En fonction des systèmes, ces différents capteurs sont reliés à des petits boîtiers, par des fils. Les différents enregistrements sont stockés en mémoire, pour être récupérés le lendemain sur un ordinateur. Le médecin qui réalise la polysomnographie est chargé ensuite d’interpréter les signaux, en vue de faire le compte rendu de l’examen.

L’examen se fait généralement durant 6 heures. Cependant, le patient doit rester à l’hôpital pendant plus de dix heures. D’autres tests peuvent être effectués, pour rechercher une apnée du sommeil ou d’autres types de troubles du sommeil.

De nos jours, on note une émergence des tests à domicile. Dans ce cas, on parle de polygraphie ventilatoire. Elle est plus simple à réaliser que la polysomnographie. En revanche, il s’agit d’un processus incomplet. Cela conduit parfois à des résultats insuffisants ou inadéquats.

Néanmoins, les tests à domicile améliorent le confort du patient et réduisent les coûts médicaux. L’équipement à utiliser provient habituellement de l’hôpital. Il est remis au patient par un technicien médical. Après utilisation, le patient restitue le matériel le lendemain matin.
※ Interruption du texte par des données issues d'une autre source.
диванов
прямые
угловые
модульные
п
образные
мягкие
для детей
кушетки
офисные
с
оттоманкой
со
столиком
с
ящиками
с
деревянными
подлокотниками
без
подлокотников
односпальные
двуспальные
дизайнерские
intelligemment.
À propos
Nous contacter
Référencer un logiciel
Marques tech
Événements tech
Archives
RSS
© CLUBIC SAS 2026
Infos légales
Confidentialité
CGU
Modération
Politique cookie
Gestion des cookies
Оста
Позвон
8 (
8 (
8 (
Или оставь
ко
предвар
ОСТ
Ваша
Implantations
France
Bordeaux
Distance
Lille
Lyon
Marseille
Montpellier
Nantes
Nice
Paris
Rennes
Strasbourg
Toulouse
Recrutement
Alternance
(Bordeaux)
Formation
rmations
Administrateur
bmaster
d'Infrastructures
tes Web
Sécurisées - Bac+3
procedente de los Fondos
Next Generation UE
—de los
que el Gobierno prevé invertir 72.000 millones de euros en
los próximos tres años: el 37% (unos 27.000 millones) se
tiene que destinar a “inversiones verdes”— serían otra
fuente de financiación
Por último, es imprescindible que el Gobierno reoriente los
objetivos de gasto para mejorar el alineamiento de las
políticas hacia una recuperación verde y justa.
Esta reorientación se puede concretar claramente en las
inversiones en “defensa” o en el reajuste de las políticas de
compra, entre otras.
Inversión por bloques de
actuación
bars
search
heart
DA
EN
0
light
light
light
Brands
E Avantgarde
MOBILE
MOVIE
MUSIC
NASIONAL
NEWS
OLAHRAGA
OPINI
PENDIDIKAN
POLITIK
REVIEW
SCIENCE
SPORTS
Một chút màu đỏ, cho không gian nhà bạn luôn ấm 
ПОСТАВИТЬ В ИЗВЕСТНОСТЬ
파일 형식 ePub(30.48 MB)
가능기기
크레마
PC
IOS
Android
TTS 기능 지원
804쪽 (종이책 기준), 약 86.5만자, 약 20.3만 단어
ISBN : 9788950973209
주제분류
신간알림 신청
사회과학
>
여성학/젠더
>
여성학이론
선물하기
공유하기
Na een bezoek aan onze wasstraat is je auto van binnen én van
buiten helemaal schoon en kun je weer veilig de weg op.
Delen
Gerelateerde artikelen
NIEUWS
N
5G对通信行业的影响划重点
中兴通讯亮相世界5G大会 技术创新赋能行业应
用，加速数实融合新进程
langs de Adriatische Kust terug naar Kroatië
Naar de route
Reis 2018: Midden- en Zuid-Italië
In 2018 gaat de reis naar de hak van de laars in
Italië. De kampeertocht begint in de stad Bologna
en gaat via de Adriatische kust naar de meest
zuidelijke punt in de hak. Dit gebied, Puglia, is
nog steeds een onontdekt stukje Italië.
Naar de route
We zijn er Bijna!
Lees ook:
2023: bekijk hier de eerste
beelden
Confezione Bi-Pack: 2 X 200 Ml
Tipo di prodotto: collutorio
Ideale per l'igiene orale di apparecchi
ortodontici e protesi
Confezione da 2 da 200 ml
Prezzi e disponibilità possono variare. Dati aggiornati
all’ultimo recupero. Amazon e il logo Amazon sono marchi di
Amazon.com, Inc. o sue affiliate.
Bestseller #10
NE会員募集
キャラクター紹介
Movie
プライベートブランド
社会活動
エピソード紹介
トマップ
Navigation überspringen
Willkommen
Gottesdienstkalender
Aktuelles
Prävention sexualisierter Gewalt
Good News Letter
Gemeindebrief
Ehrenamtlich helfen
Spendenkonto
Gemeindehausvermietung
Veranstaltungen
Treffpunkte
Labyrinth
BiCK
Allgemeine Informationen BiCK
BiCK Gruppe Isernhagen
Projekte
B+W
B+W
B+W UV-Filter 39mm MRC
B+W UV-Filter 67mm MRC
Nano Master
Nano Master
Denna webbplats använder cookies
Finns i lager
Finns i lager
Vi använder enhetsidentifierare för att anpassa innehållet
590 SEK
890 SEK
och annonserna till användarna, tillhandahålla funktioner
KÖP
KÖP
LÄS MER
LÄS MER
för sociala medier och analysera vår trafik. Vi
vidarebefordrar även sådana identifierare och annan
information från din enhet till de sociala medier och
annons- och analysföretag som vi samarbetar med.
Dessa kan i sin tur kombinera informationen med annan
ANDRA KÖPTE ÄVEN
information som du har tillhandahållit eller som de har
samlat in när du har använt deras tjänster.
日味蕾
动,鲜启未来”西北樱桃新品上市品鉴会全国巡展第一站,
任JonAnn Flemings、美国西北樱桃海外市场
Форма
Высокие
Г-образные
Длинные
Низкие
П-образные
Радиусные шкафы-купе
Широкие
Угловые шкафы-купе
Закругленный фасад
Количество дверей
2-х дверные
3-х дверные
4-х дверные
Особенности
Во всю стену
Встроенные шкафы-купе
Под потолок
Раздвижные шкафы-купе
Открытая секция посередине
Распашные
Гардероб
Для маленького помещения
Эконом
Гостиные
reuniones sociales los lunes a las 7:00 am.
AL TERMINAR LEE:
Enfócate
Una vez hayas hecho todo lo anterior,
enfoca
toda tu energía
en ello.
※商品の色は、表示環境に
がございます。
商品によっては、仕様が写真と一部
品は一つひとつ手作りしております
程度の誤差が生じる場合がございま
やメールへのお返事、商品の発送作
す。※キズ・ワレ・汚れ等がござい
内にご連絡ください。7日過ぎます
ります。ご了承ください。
Il faut noter que la veille de l’examen, il est formellement interdit de consommer de l’alcool ou du café. Si le patient suit un traitement médical, il doit l’annoncer au médecin.

L’analyse des résultats

Le plus souvent, une seule polysomnographie est largement suffisante pour analyser le sommeil et, déterminer l’éventuel problème. L’examen prend en compte la fréquence d’apnée, les mouvements musculaires, la fréquence de l’hypopnée et, les ondes qui caractérisent les différents cycles du sommeil.

Le personnel médical définit le nombre d’hypopnées ou d’apnées, durant le sommeil. On parle d’index apnées hypopnées. Lorsque cet index est inférieur ou égal à 5, alors l’individu est normal. Par ailleurs, en cas de supériorité, il s’agit donc d’une apnée légère du sommeil.

Si l’index est compris entre 15 et 30, on parle d’apnée du sommeil modérée. Mais lorsqu’il excède 30, il s’agit de ce fait d’une apnée du sommeil sévère. En revanche, compte tenu de la quantité d’informations à analyser, des résultats complets ne peuvent être obtenus que, quelques jours après l’enregistrement. Selon différentes institutions médicales, ils peuvent être fournis et expliqués aux patients en consultation.

L’étude de différents facteurs peut certainement aider à identifier d’autres troubles du sommeil et à évaluer leur gravité. La polysomnographie est un test coûteux (environ 1500 euros en moyenne). Le coût varie en fonction de la nature de l’installation et de la ville où elle est implantée. Cependant, la polysomnographie sur prescription médicale peut être partiellement remboursée par la sécurité sociale.

De façon générale, la polysomnographie est un examen qui vise à déterminer les différents troubles liés au sommeil chez un individu. C’est un examen que l’on réalise généralement la nuit. Le patient peut décider de faire cet examen à l’hôpital, comme à la maison. La polysomnographie peut être envisagée en cas d’insomnie, de narcolepsie, de Parasomnie atypique ou encore d’hypersomnie d’origine centrale.